The present study indicates that the application of IRT5 probiotics changes the protein expression associated with immunomodulation in the extraorbital lacrimal gland, resulting in the improvement of dry eye signs. This is interesting as it is the first experimental study to report that the proteome of the lacrimal gland can be altered by modulating the gut microbiome.

IL-1β was significantly lower and IL-10 significantly higher in the conjunctiva and cornea of the IRT5-treated group than in those of the PBS-treated group. Similarly, there was a tendency toward an increase of IL-10, an anti-inflammatory cytokine, and decreases of IL-6 and IL-1β in the extraorbital lacrimal glands of the IRT5-treated group, despite the fact that the trend was not significant due to the small sample size (Supplementary Fig. S2). These findings are in line with our previous report that the inflammation foci score of the extraorbital lacrimal gland was significantly lower in the IRT5 group than in the PBS group.²⁵ Changes in the lacrimal glands can affect the ocular surface, possibly through tears containing anti- and proinflammatory cytokines, growth factors, and other proteins. Although we did not evaluate the tear directly, our results suggest that changes in the lacrimal gland may affect the ocular surface.³⁹^,⁴⁰

In particular, Psmb9, PTPRC, and TAP2, which are known to be upregulated in Sjögren syndrome,⁴¹^–⁴⁶ were downregulated in IRT5-treated mice. Psmb8 and Psmb9 activate NF-κ B in B cells and process the numerous MHC class I restricted T-cell epitopes.⁴⁷ PTPRC modulates signaling mediated by the T-cell receptor and activates B-cell antigen receptor signaling, which modulates susceptibility to autoimmune diseases.⁴⁸ TAP2 is involved in the transportation of antigens from the cytoplasm to the endoplasmic reticulum for association with MHC class I epitopes, and TAP2 polymorphism has been associated with ankylosing spondylitis.⁴⁹ Psmb8 and PTPRC also showed strong centralities within immune system process and could be regarded as key molecules in the anti-inflammatory role of IRT5 treatment. This finding corresponds well with the results of a previous meta-analysis showing these proteins to be key contributors to Sjögren syndrome in humans. Therefore, we reasoned that IRT5 treatment ameliorates dry eye signs by reducing the level of these proteins and their related biological processes. Although its association with Sjögren syndrome is not clear, the expression of intracellular adhesion molecule 1 was also attenuated. HMGB2, as a probable factor causing or aggravating Sjögren syndrome,⁵⁰^–⁵⁴ showed moderate centrality between leukocyte-cell adhesion and the phagocytosis network, and its expression decreased with IRT5 treatment. Cox7c, which was downregulated, reduces electron transfer and decreases the mitochondrial H⁺ gradient. Therefore, Cox7c downregulation may reduce adenosine triphosphate (ATP) production and decrease activation of P2 purinergic receptors, which may contribute to inflammatory processes.⁵⁵

Among the upregulated DEPs was Chmp4c, one of the components of transport complex III. Chmp4c sorts endosomal cargo proteins into multivesicular bodies (MVBs) and is involved in MVB formation. Chmp4c showed a higher rate of expression when treated with IRT5, which may result in the formation of MVBs that may, in turn, affect degradation processes. Pex6, a member of the AAA (ATPases associated with diverse cellular activities) family of ATPases, also helps with protein import into peroxisomes. Peroxisomes have two functions, diverse reactions in the lipid metabolism and defense systems for scavenging peroxides and reactive oxygen species.⁵⁶ Upregulation of Pex6 may reduce oxidative stress by promoting the import of peroxisomal protein.
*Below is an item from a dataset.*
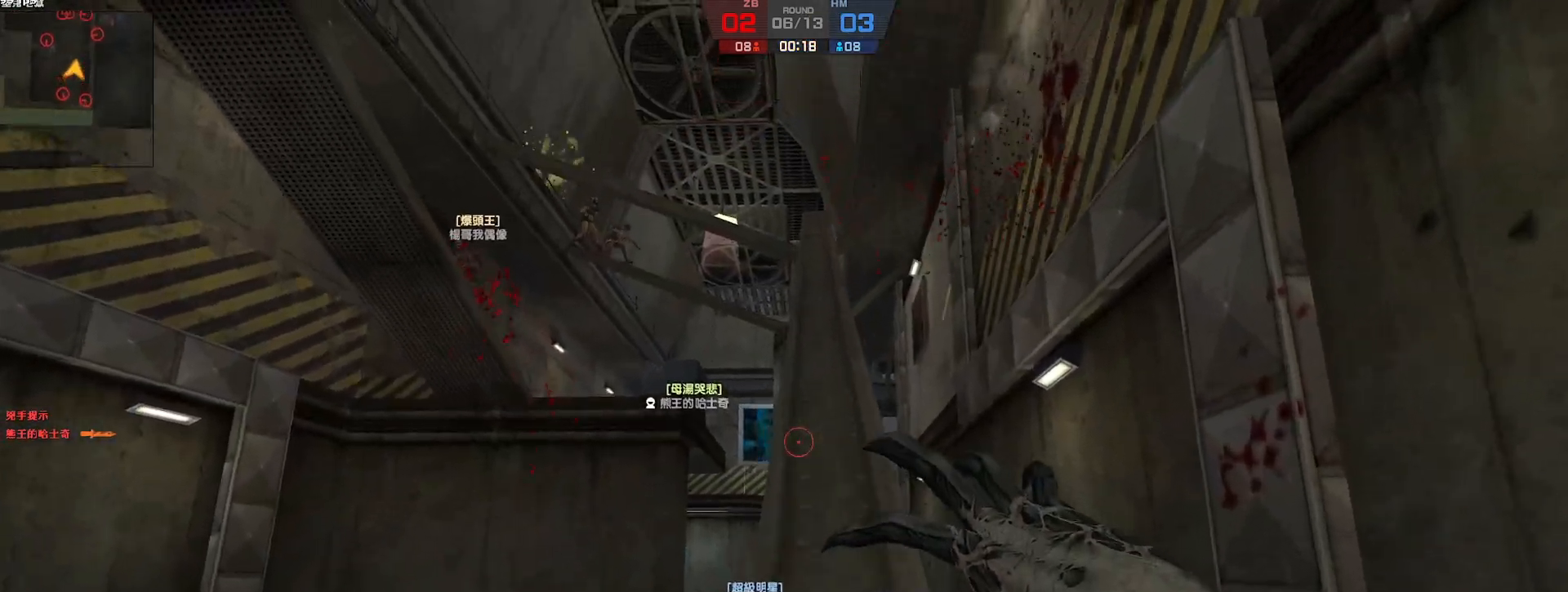
{"keys": ["w"], "events": [[300, "d", "down"], [367, "d", "up"]]}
In addition, Ube2d3, encoding a member of the E2 ligase family, was downregulated, although genes encoding the other DEPs associated with proteolysis and degradation were upregulated after IRT5 treatment. The connection between proteolysis and dry eye is not clear. Given that the ubiquitin proteasome pathway is responsible for generating the precise C termini of MHC-presented peptides, proteolytic changes may be associated with immune response.⁵⁷

Gut dysbiosis plays an important role in autoimmune disease. Sjögren syndrome also shows reduced diversity in the gut microbiota.¹¹ A recent clinical study reported that administration of Bifidobacterium may attenuate dry eye syndrome.²¹ In agreement with this observation, our previous²⁵ and current preclinical studies both showed that changes in the gut microbiome after IRT5 treatment were associated with improvements in the clinical signs of autoimmune dry eye disease.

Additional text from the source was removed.